In May, Netflix announced plans to adapt The Witcher, a series of books by Polish author Andrzej Sapkowski. Now, it’s been confirmed that the task of bringing the novels to the streaming service will fall to Lauren Schmidt Hissrich.
Hissrich has a longstanding relationship with Netflix, having served as an executive producer on both Daredevil and The Defenders. She also received writing credits for episodes of those two shows, as well as Power, Private Practice, and The West Wing, the series that helped her start her career in writing for television.
Not much is known about plans for Netflix’s take on The Witcher, save for the fact that it has been given a multiple-series order. Hissrich is set to serve as both an executive producer and the showrunner, according to Variety.
The Witcher is best known to audiences outside of Europe as a series of hit role-playing games developed by CD Projekt Red. However, these titles are set after the series of novels and don’t serve as a direct adaptation of Sapkowski’s work.
Indeed, the author has expressed some disdain for CD Projekt Red’s output, as critically acclaimed as it has proven to be. Sapkowski made no secret of his opinion of both the titles themselves – and the medium of video games as a whole – in an interview with Waypoint published earlier this year.
Still, the Netflix series is set to serve as something of a collaboration between the talent that made both the books and the games so compelling for fantasy fans.
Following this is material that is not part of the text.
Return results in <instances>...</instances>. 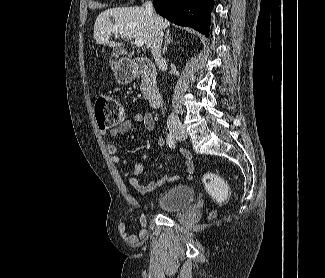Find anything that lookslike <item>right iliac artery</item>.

Sapkowski will serve as a creative consultant, while the director of the computer-generated intros for the CD Projekt Red adaptations, Tomasz Baginski, will direct at least one episode in each season.
It’s difficult to imagine just how Netflix’s The Witcher will play out — the success of Game of Thrones has proven that there’s an audience out there for epic fantasy, but The Witcher has a much greater emphasis on monsters from the outset than the early seasons of HBO’s hit series did. It remains to be seen whether the masses will catch on, but fans of the books and the games alike have plenty of reason to be excited.